**Data**

** Start **

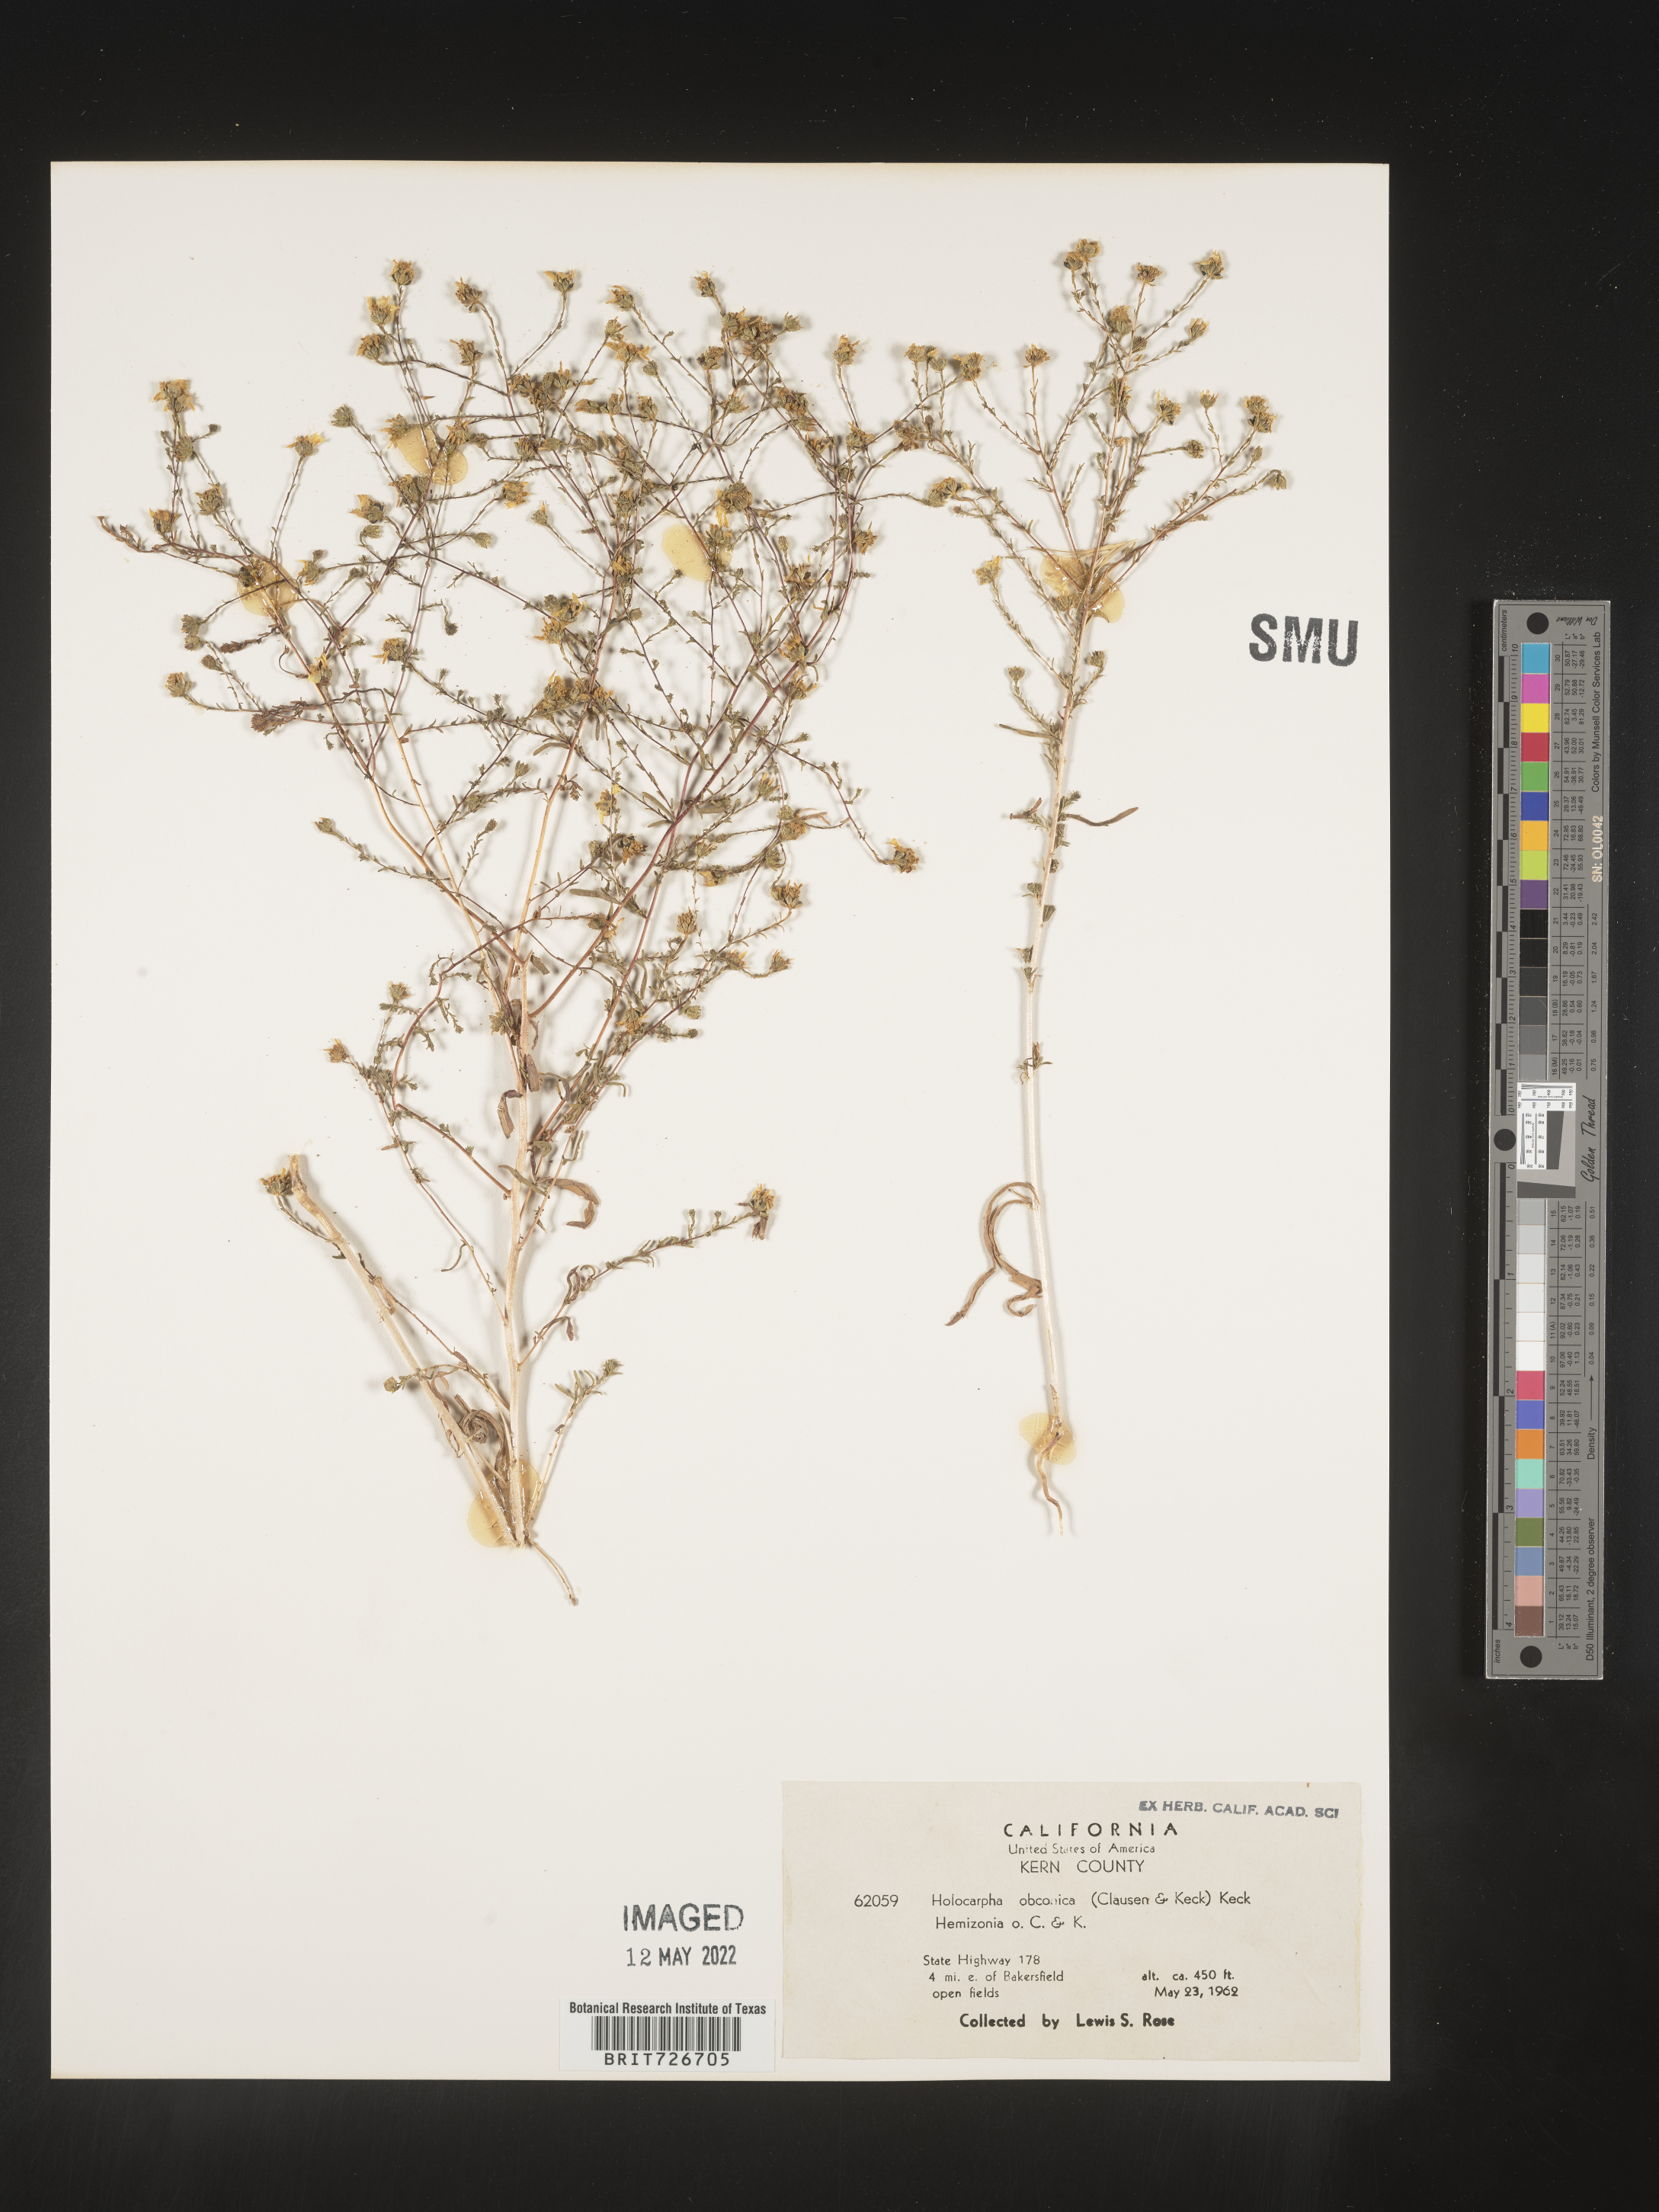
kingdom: Plantae
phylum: Tracheophyta
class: Magnoliopsida
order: Asterales
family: Asteraceae
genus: Holocarpha
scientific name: Holocarpha
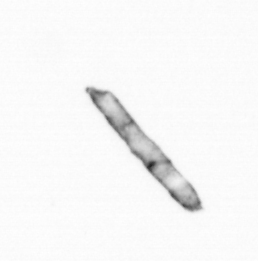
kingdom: Chromista
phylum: Ochrophyta
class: Bacillariophyceae
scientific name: Bacillariophyceae
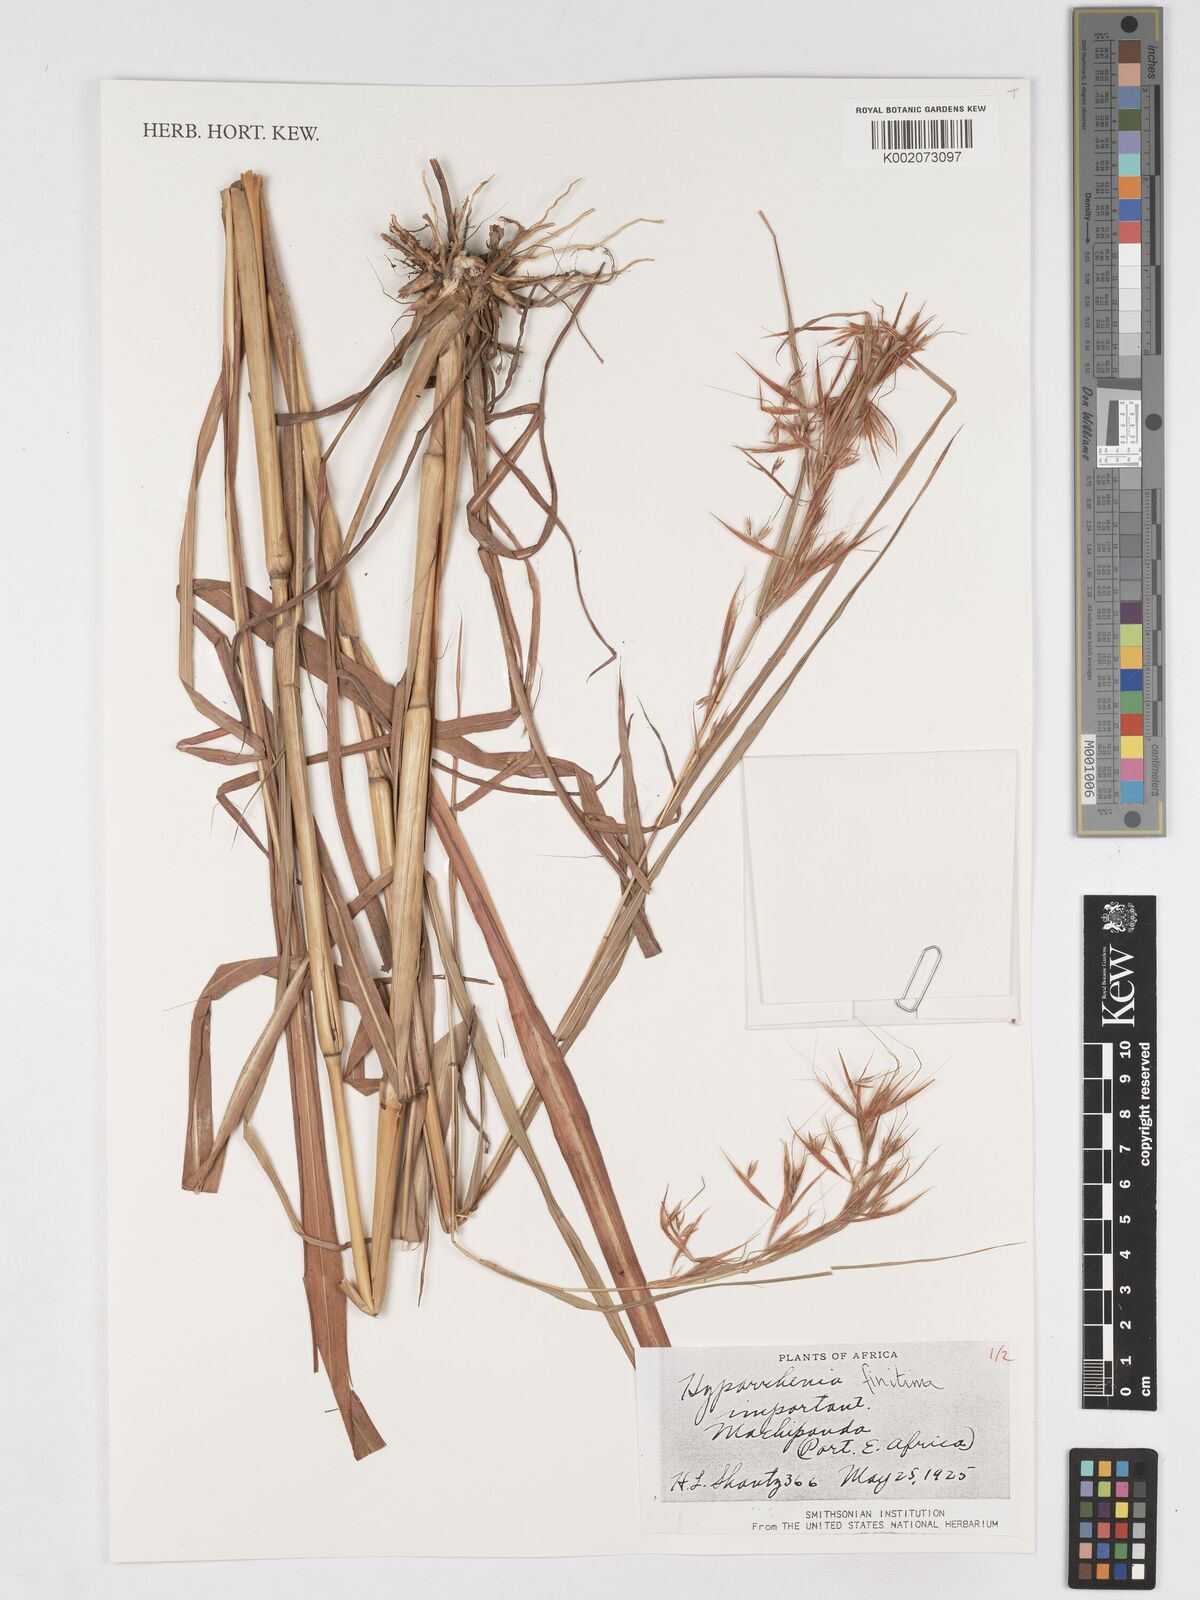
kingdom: Plantae
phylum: Tracheophyta
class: Liliopsida
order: Poales
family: Poaceae
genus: Hyparrhenia
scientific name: Hyparrhenia finitima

** End **

**Task to carry out**
Reproduce the lines of every item above, substituting "taxon" for each occurrence of "scientific name" and leaving all other text unchanged. Omit the pictures.

**Solution to the exercise**
kingdom: Plantae
phylum: Tracheophyta
class: Magnoliopsida
order: Asterales
family: Asteraceae
genus: Holocarpha
taxon: Holocarpha
kingdom: Chromista
phylum: Ochrophyta
class: Bacillariophyceae
taxon: Bacillariophyceae
kingdom: Plantae
phylum: Tracheophyta
class: Liliopsida
order: Poales
family: Poaceae
genus: Hyparrhenia
taxon: Hyparrhenia finitima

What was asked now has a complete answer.